(Raw records)
┄┄┄┄┄┄┄┄┄┄

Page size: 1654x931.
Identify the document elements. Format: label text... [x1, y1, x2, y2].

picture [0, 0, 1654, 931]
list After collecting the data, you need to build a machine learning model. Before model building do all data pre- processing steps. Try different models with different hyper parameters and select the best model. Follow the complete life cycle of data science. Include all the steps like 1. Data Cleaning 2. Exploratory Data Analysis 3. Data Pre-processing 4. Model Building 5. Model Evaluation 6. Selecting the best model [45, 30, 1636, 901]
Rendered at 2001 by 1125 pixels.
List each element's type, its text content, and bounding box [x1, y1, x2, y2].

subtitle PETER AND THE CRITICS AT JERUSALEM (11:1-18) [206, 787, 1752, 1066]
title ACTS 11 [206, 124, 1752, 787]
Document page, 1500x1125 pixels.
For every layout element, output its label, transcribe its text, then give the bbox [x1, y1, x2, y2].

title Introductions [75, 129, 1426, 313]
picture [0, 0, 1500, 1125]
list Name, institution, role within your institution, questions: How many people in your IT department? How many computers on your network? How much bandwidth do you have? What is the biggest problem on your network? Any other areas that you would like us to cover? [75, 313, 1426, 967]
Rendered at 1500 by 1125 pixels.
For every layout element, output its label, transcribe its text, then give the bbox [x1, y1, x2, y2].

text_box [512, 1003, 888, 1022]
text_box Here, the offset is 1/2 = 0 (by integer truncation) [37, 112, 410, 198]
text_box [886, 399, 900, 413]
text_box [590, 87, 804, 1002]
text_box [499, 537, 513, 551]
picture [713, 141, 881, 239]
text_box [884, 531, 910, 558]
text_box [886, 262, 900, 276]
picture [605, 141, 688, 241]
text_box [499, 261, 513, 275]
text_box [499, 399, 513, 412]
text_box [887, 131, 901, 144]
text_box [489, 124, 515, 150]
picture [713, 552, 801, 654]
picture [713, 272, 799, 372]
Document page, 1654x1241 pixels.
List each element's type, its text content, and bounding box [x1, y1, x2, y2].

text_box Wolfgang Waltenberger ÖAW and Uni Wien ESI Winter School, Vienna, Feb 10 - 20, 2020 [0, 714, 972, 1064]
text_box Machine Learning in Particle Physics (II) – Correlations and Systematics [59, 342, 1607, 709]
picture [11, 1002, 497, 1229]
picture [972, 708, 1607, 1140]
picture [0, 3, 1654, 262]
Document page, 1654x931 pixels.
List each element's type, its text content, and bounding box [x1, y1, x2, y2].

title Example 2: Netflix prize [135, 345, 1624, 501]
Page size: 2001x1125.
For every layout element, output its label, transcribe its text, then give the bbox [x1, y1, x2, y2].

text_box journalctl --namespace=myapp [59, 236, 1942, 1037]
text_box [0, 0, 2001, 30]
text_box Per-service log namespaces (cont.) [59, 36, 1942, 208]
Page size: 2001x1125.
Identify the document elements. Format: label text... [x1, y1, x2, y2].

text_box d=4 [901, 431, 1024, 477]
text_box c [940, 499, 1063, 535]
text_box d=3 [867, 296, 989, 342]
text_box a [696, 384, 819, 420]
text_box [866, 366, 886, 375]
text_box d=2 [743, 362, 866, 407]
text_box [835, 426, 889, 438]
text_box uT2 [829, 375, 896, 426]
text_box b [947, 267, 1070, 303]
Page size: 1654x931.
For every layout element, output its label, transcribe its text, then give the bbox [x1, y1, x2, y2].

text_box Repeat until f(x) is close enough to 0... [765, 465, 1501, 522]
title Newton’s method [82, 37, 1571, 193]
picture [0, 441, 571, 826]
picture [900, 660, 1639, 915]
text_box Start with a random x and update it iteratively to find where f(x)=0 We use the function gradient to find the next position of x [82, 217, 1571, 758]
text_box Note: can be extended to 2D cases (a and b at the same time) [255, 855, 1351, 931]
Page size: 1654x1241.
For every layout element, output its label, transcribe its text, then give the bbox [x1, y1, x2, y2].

┄┄┄┄┄┄┄┄┄┄

Give the items from the line containing "Document page, 1654x931 pixels." through the line containing "title Example 2: Netflix", inclusive, as a two-column CSV with columns named request and answer. Use one row per item, put each value in a single quoted field, and turn line breaks into spaces.

request,answer
"Document page, 1654x931 pixels. List each element's type, its text content, and bounding box [x1, y1, x2, y2].","title Example 2: Netflix prize [135, 345, 1624, 501]"